失敗作 ページ13
「……今のお前に必要なのは、」
『わかってる。でもそれは、鍛練を怠っていい理由にはならないでしょ?』
私がそう遮って言うと、錆兎は口をつぐむ。
そして狐面の奥から小さく息を吐く音が聞こえると、錆兎は自分の傍らに置いていた木刀をこちらに差し出した。

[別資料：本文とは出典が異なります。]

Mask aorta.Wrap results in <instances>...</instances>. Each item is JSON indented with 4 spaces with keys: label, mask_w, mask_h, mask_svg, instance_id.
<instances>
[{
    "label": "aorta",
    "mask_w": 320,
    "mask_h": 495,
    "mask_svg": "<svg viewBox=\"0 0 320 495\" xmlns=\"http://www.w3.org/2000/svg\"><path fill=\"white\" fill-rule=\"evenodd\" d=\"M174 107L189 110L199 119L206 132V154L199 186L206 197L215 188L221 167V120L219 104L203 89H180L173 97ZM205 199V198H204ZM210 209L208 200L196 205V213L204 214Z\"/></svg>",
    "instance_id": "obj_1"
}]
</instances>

私はそれを受け取ると、両手で茎を握り、真っ直ぐに構える。
まずは大きく、鱗滝さんの言葉を思い出しながら、三十回ほど素振りをする。
錆兎は身動き一つせず、素振りする私をじっと見つめていた。
狐面の視線が気になり、私は素振りする手を止めて彼の方へ顔を向ける。
『変な癖とか無駄な動作とか、気になる所があるなら、直接言って……教えてほしい。ただ見られてるだけじゃ、わかんないから』
錆兎の実力は私よりも上だ。
自分が彼に教えてもらう立場であることを思い出し、偉そうに言いそうになったのを慌てて訂正してそう言う。
「……必要ない」
『え?』
「お前の剣技は申し分ない程まで仕上がっている。俺や真菰がわざわざ訂正する箇所はない」
『じゃあ、私は本当に……絆とか、繋がりとかが理由で錆兎に負けたんだね』
自分自身に対する戒めや確認のつもりで呟いたつもりだったが、錆兎にとっては皮肉のように聞こえたかもしれない。

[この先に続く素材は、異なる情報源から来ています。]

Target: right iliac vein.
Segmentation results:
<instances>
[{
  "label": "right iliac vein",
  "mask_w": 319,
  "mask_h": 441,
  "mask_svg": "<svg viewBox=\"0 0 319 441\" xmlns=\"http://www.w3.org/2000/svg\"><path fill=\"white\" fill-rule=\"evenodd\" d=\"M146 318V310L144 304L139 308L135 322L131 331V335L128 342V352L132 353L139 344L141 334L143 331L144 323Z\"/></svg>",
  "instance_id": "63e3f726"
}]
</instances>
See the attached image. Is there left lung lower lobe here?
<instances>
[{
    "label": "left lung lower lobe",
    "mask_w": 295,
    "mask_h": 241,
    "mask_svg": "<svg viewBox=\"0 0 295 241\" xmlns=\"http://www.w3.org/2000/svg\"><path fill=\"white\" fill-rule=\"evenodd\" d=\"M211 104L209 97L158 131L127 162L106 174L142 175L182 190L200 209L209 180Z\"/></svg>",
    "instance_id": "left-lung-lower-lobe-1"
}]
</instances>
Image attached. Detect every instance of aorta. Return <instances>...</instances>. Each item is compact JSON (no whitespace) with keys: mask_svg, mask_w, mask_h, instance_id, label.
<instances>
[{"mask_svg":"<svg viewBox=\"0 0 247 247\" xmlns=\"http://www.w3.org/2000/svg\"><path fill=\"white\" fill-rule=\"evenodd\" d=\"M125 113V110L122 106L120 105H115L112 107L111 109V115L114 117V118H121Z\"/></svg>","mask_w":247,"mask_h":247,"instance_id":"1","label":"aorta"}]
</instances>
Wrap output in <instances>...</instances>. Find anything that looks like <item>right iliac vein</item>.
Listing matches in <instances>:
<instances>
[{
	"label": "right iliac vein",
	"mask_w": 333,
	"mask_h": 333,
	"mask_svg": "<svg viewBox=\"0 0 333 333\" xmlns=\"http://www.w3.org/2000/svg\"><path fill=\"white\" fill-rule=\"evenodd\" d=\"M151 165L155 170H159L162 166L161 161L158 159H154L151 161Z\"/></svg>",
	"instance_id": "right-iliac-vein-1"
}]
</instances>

チラリと横目で錆兎の顔を伺うが、そこにはいつも通りの表情の読めない狐面が広がっているだけだった。
『……』
「……」
沈黙が続く。
そういえば真菰、いつもより帰ってくるのが遅い気がする。
錆兎も真菰も、いつも何処で何をしてるんだろう。
『……錆兎は、どうして私にここまでしてくれるの? 弱点を教えて、その改善策を考えて、私とために時間を割いて……それは何のため? 錆兎の目的は何?』
いつものように黙りを決め込まれるのだとわかっていながら、踏み込んだ質問をぶつける。
吊り上がった狐面の瞳を見据えながら、錆兎の返事を待つ。
__相手が言いたくないことを、無理に聞き出そうとは思わない。
そして、彼にその質問をぶつけたことを後悔した。
__知らない方がいいこともあるから。
「……お前があまりにも目に余る、あの人の“失敗作”だからだ」
あの時、錆兎と戦った日。
錆兎は私の刀と共に、私の中の何かを断ち切った。
今回も同じだ。
錆兎の鋭利な言葉の刃は、私の中の何かを冷酷に切り刻んだ。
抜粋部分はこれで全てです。